**About this exercise:**
Working from the entries below, count every line that includes the word "usuaris". Return the figure alone.
******************************
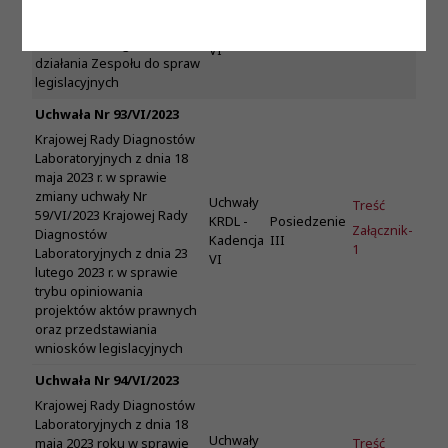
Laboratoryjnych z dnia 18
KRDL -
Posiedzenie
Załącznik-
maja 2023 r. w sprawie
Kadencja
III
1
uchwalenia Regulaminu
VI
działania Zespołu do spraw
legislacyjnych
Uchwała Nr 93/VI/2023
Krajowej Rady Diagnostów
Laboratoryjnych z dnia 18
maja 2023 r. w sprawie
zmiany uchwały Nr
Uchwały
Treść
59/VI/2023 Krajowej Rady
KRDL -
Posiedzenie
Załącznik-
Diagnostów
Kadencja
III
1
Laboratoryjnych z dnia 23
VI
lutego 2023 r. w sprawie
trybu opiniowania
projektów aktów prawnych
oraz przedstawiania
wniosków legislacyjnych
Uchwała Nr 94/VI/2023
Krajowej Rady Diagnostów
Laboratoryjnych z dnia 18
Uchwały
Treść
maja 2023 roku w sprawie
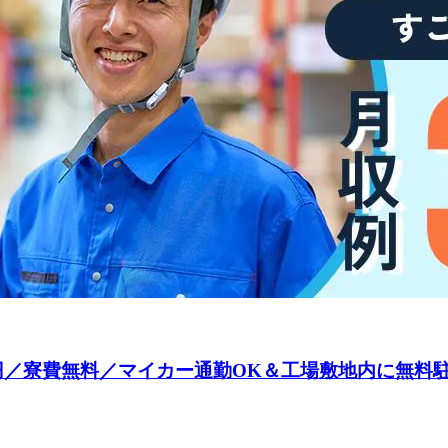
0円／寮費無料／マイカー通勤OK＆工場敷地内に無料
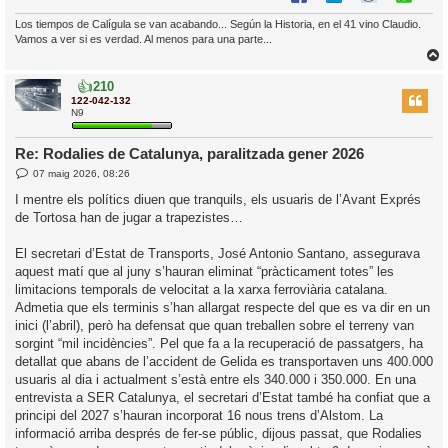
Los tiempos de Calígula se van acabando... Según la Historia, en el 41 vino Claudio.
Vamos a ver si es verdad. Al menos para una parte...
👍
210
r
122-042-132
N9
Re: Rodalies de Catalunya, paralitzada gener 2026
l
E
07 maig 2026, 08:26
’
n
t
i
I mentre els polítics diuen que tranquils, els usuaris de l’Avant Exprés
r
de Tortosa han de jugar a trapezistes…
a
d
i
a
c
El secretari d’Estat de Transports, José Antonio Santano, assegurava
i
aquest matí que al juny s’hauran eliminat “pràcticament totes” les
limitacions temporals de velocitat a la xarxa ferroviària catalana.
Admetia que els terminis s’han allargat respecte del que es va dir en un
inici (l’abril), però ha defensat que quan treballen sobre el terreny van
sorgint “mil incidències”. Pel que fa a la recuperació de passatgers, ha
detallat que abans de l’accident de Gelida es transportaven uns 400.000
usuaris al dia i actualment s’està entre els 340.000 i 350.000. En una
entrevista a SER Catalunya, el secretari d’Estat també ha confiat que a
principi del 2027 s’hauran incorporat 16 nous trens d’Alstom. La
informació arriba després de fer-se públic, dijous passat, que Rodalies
******************************
**Answer box:**
2